Parallel Lines

I want to get something out of my head today, for a week or so now I’ve had an uneasy feeling that things are going a little too well, or at least much easier than normal. The trouble is I’m not sure which normal I’m thinking about, the normal as in the last three years which have been hell or the normal before that where we only had the usual stuff to deal with like everyone else. On the surface I appear to be doing well by outside standards, working, shopping, cooking etc., but that’s physical and if you're lucky enough to have the physical and mental strength to do those things, then it’s just normal stuff. I would totally understand anyone who couldn’t find the strength or the reason to try to carry on as normal and some days I feel like something is wrong with me, even a sense of guilt of not feeling bad enough as if it might be disrespectful.
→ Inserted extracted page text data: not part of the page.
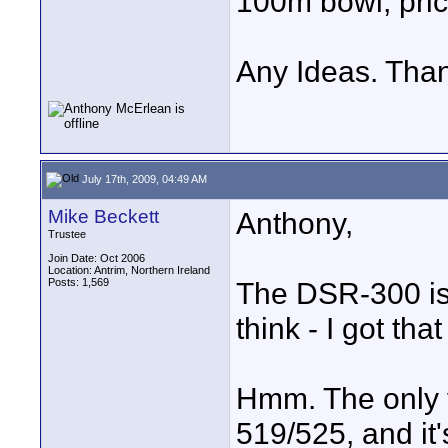
100m bowl, pric
Any Ideas. Tha
July 17th, 2009, 04:49 AM
Mike Beckett
Anthony,
Trustee
Join Date: Oct 2006
Location: Antrim, Northern Ireland
Posts: 1,569
The DSR-300 is 
think - I got th
Hmm. The only v
519/525, and it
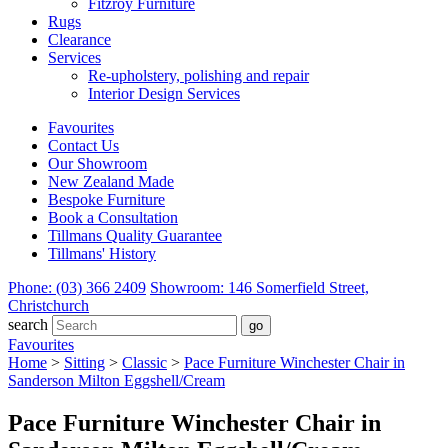
Fitzroy Furniture
Rugs
Clearance
Services
Re-upholstery, polishing and repair
Interior Design Services
Favourites
Contact Us
Our Showroom
New Zealand Made
Bespoke Furniture
Book a Consultation
Tillmans Quality Guarantee
Tillmans' History
Phone: (03) 366 2409
Showroom: 146 Somerfield Street,
Christchurch
search
Favourites
Home
>
Sitting
>
Classic
>
Pace Furniture Winchester Chair in
Sanderson Milton Eggshell/Cream
Pace Furniture Winchester Chair in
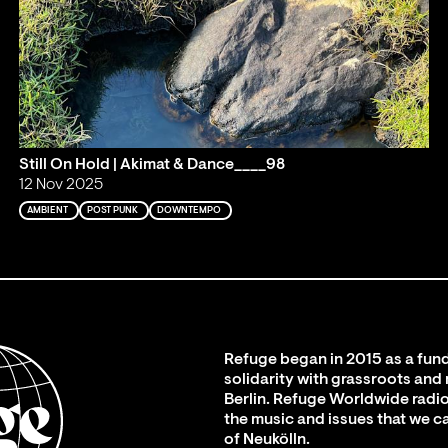
Still On Hold | Akimat & Dance____98
12 Nov 2025
AMBIENT
POST PUNK
DOWNTEMPO
Refuge began in 2015 as a fund
solidarity with grassroots and
Berlin. Refuge Worldwide radio
the music and issues that we c
of Neukölln.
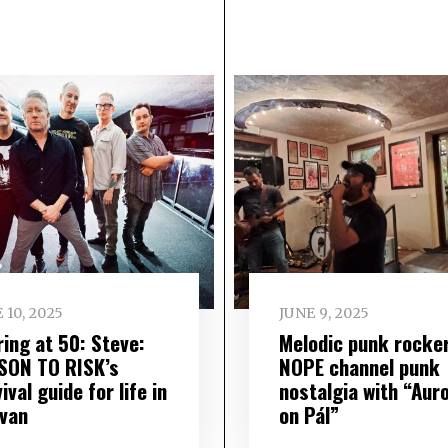
 10, 2025
JUNE 9, 2025
ring at 50: Steve:
Melodic punk rocke
SON TO RISK’s
NOPE channel punk
ival guide for life in
nostalgia with “Aur
 van
on Pál”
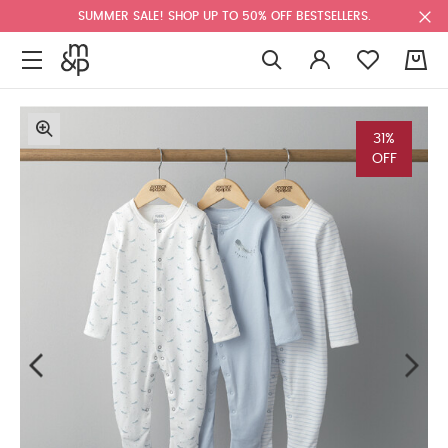
SUMMER SALE! SHOP UP TO 50% OFF BESTSELLERS.
0
31%
OFF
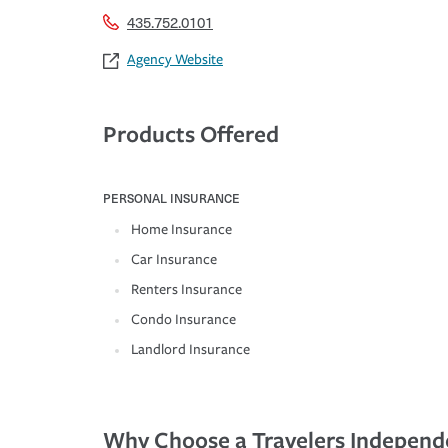
435.752.0101
Agency Website
Products Offered
PERSONAL INSURANCE
Home Insurance
Car Insurance
Renters Insurance
Condo Insurance
Landlord Insurance
Why Choose a Travelers Independ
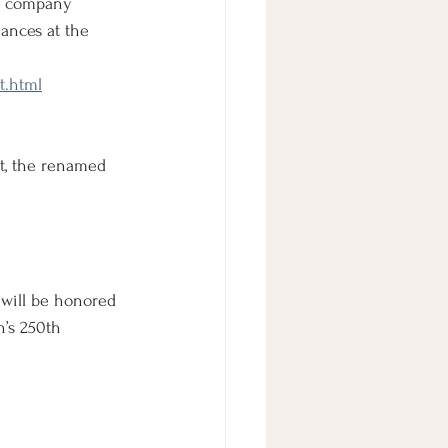
 A company 
mances at the 
t.html
ct, the renamed 
will be honored 
n’s 250th 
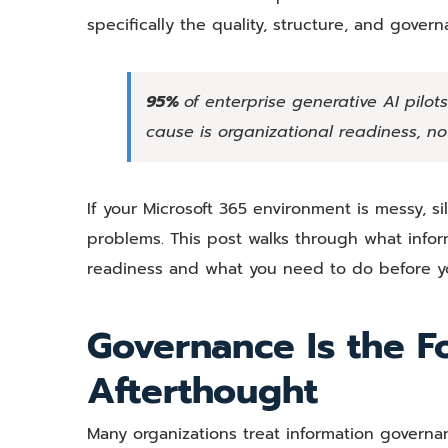
specifically the quality, structure, and gover
95%
of enterprise generative AI pilot
cause is organizational readiness, not
If your Microsoft 365 environment is messy, si
problems. This post walks through what infor
readiness and what you need to do before you
Governance Is the F
Afterthought
Many organizations treat information governa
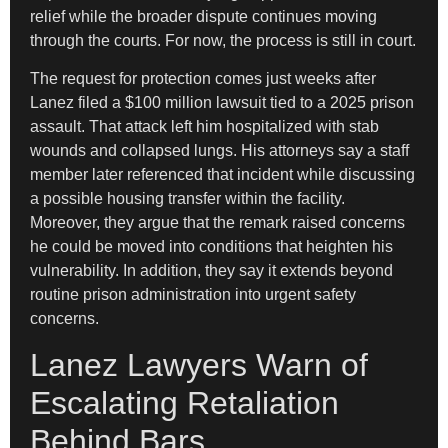
relief while the broader dispute continues moving
through the courts. For now, the process is still in court.
The request for protection comes just weeks after
Lanez filed a $100 million lawsuit tied to a 2025 prison
assault. That attack left him hospitalized with stab
wounds and collapsed lungs. His attorneys say a staff
member later referenced that incident while discussing
a possible housing transfer within the facility.
Moreover, they argue that the remark raised concerns
he could be moved into conditions that heighten his
vulnerability. In addition, they say it extends beyond
routine prison administration into urgent safety
concerns.
Lanez Lawyers Warn of
Escalating Retaliation
Behind Bars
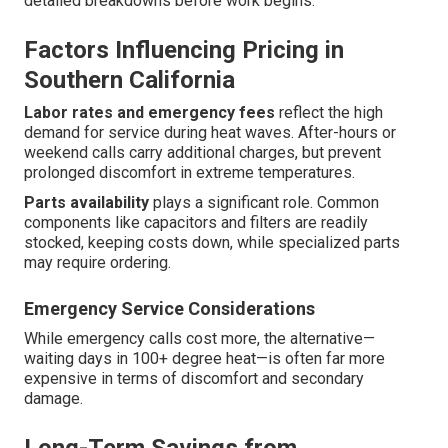
detailed breakdowns before work begins.
Factors Influencing Pricing in
Southern California
Labor rates and emergency fees
reflect the high
demand for service during heat waves. After-hours or
weekend calls carry additional charges, but prevent
prolonged discomfort in extreme temperatures.
Parts availability
plays a significant role. Common
components like capacitors and filters are readily
stocked, keeping costs down, while specialized parts
may require ordering.
Emergency Service Considerations
While emergency calls cost more, the alternative—
waiting days in 100+ degree heat—is often far more
expensive in terms of discomfort and secondary
damage.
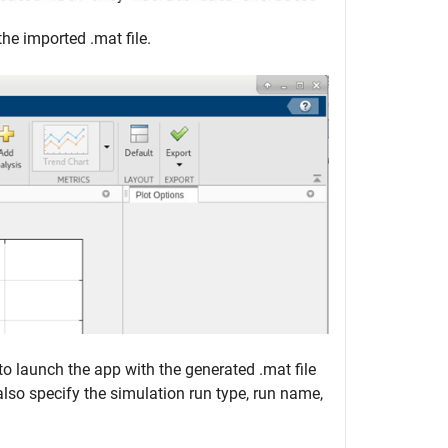
he imported .mat file.
o launch the app with the generated .mat file
 also specify the simulation run type, run name,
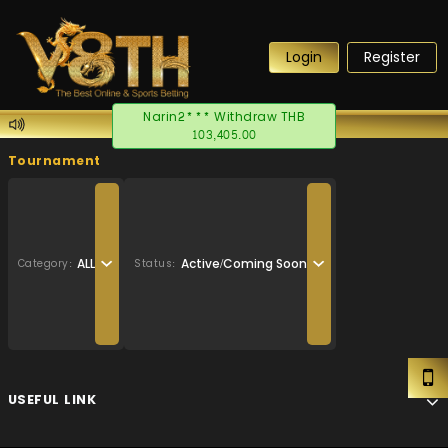
Login
Register
Narin2*** Withdraw THB
103,405.00
Tournament
ALL
Active/Coming Soon
Category:
Status:
USEFUL LINK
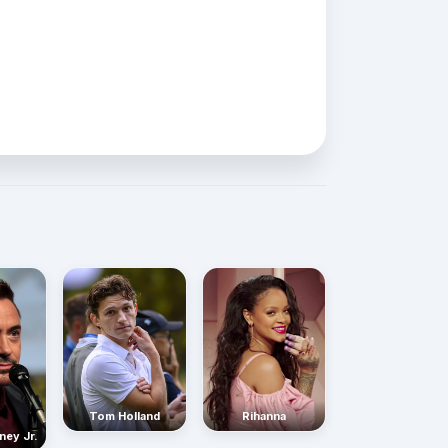
Rihanna
Tom Holland
ney Jr.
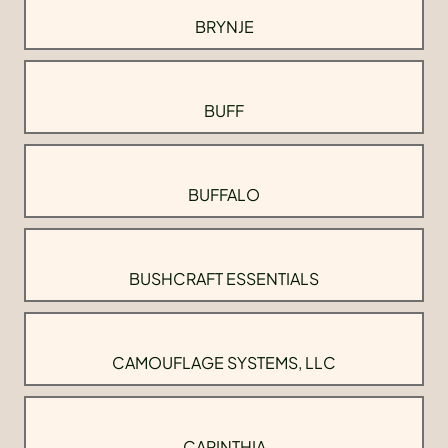
BRYNJE
BUFF
BUFFALO
BUSHCRAFT ESSENTIALS
CAMOUFLAGE SYSTEMS, LLC
CARINTHIA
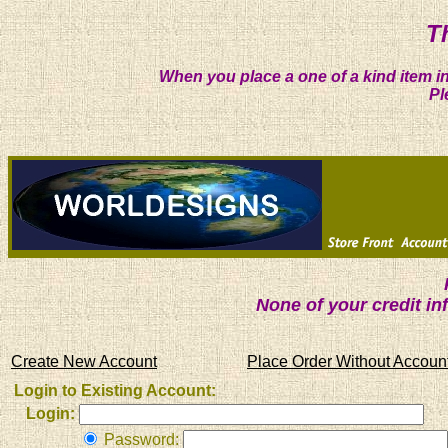
T
When you place a one of a kind item in
Pl
None of your credit i
Create New Account
Place Order Without Accoun
Login to Existing Account:
Login:
Password:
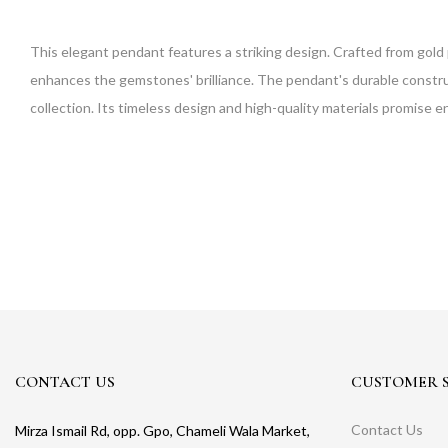
This elegant pendant features a striking design. Crafted from gold 
enhances the gemstones' brilliance. The pendant's durable constructi
collection. Its timeless design and high-quality materials promise 
CONTACT US
CUSTOMER S
Contact Us
Mirza Ismail Rd, opp. Gpo, Chameli Wala Market,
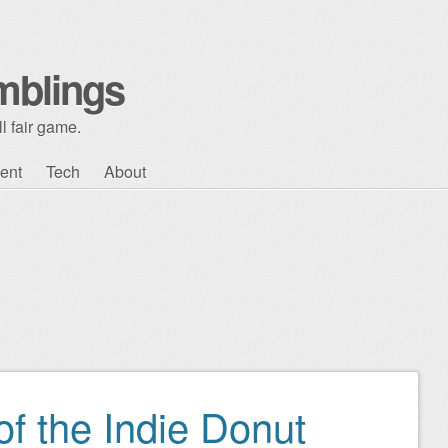
mblings
l fair game.
ent
Tech
About
of the Indie Donut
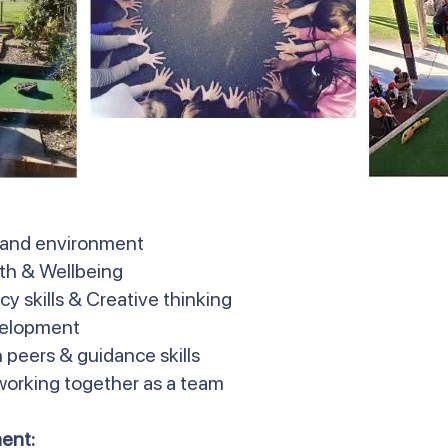
 and environment
lth & Wellbeing
y skills & Creative thinking
velopment
 peers & guidance skills
 working together as a team
ent:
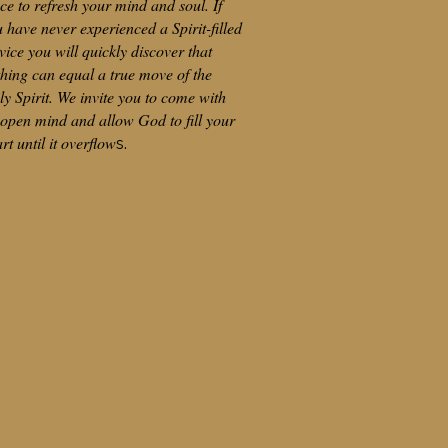
ce to refresh your mind and soul. If
 have never experienced a Spirit-filled
vice you will quickly discover that
hing can equal a true move of the
y Spirit. We invite you to come with
open mind and allow God to fill your
rt until it overflow
s.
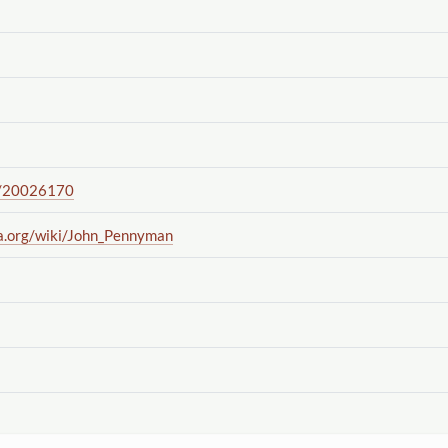
/20026170
a.org
/wiki
/John_Pennyman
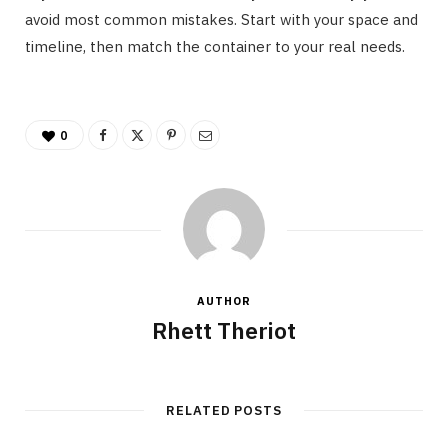
avoid most common mistakes. Start with your space and
timeline, then match the container to your real needs.
0
AUTHOR
Rhett Theriot
RELATED POSTS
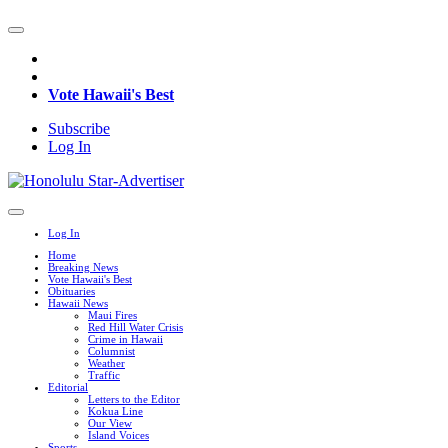
Vote Hawaii's Best
Subscribe
Log In
Log In
Home
Breaking News
Vote Hawaii's Best
Obituaries
Hawaii News
Maui Fires
Red Hill Water Crisis
Crime in Hawaii
Columnist
Weather
Traffic
Editorial
Letters to the Editor
Kokua Line
Our View
Island Voices
Sports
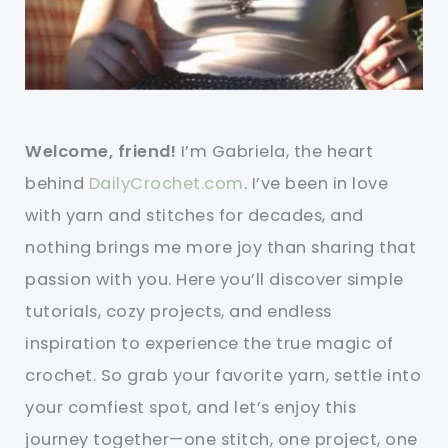
Welcome, friend!
I’m Gabriela, the heart
behind
DailyCrochet.com
. I’ve been in love
with yarn and stitches for decades, and
nothing brings me more joy than sharing that
passion with you. Here you’ll discover simple
tutorials, cozy projects, and endless
inspiration to experience the true magic of
crochet. So grab your favorite yarn, settle into
your comfiest spot, and let’s enjoy this
journey together—one stitch, one project, one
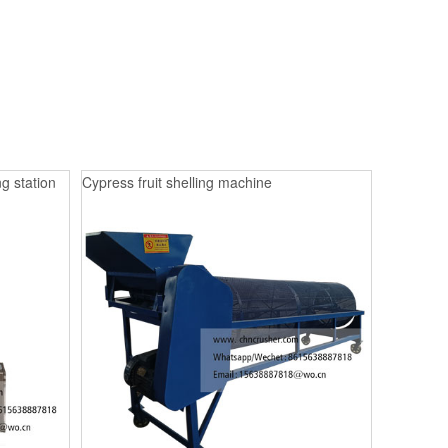
g station
Cypress fruit shelling machine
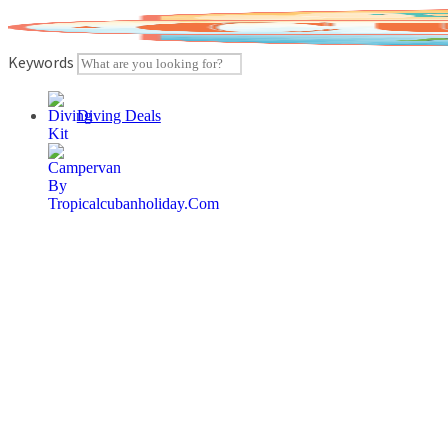
Skip
to
content
Keywords
Diving Deals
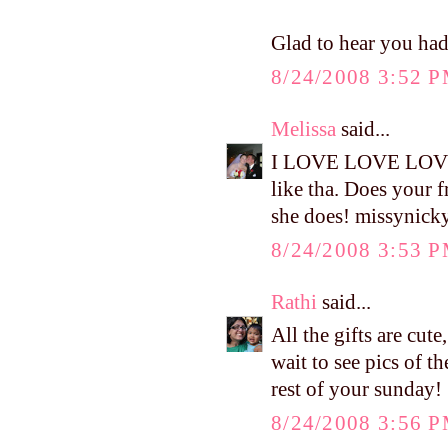
Glad to hear you ha
8/24/2008 3:52 
Melissa
said...
I LOVE LOVE LOVE t
like tha. Does your f
she does! missyni
8/24/2008 3:53 
Rathi
said...
All the gifts are cute
wait to see pics of t
rest of your sunday!
8/24/2008 3:56 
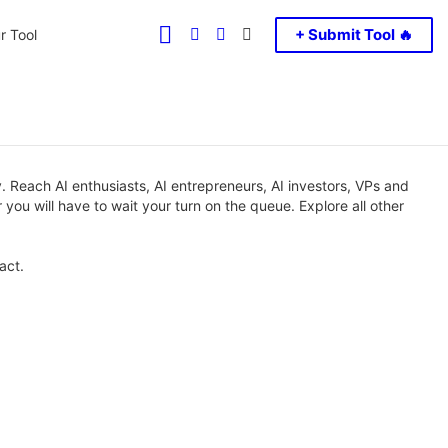
FOLLOW
SEARCH
LOGIN
SWITCH
+ Submit Tool 🔥
r Tool
US
SKIN
 Reach AI enthusiasts, AI entrepreneurs, AI investors, VPs and
 you will have to wait your turn on the queue. Explore all other
act.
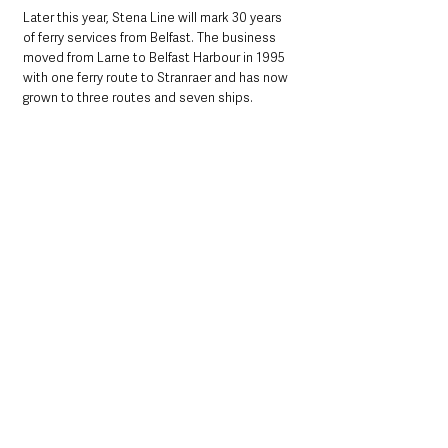
Later this year, Stena Line will mark 30 years 
of ferry services from Belfast. The business 
moved from Larne to Belfast Harbour in 1995 
with one ferry route to Stranraer and has now 
grown to three routes and seven ships. 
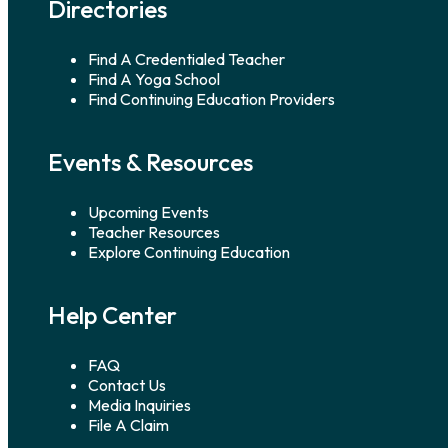
Directories
Find A Credentialed Teacher
Find A Yoga School
Find Continuing Education Providers
Events & Resources
Upcoming Events
Teacher Resources
Explore Continuing Education
Help Center
FAQ
Contact Us
Media Inquiries
File A Claim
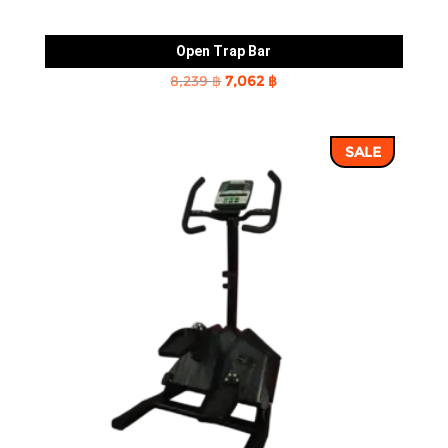
Open Trap Bar
Original
Current
8,239
฿
7,062
฿
price
price
was:
is:
SALE
8,239 ฿.
7,062 ฿.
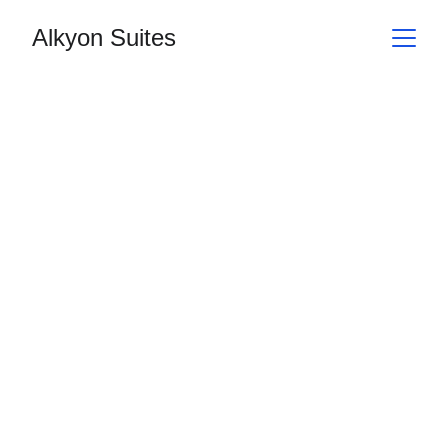
Alkyon Suites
It’s like having two parallel lives that keep swapping over continuously during the day. 

I’ve lived alone before for relatively short periods of time when working overseas and have felt these feelings before, but with the knowledge it wasn’t permanent and I’d be home soon. I am worried that is exactly what’s happening now, my mind still thinks Julie will be back eventually and this could be just another shock waiting to happen? I really can’t believe she’s gone; it feels like one day I’ll wake up and Julie will be home and until then I feel like I’m viewing life from the outside as if somehow I’m not part of it. When I go to the supermarket I feel like there’s everyone else and then there’s me and I am carrying a secret that I can’t tell anyone and by the time I’m done I just want to run out of there and back to my own quiet world. One of the reasons I started this blog was to help me track this new life and looking back now I can see a pattern emerging where one day is quite good and the next it’s not, but that’s pretty standard for anyone, so what part of my feelings are directly relating to Julie and what part are the feelings I would have anyway, it’s very confusing.   

I’m going to talk to a grief councilor tomorrow to get a professional opinion about this, as I’m not ready to be knocked down again. I know from past experience that you can’t run away from problems, they are persistent creatures and the only way is to get through them to the other side and if the quickest way through them is with external help and it’s available, then my advice is to take it. I’ll share my experience.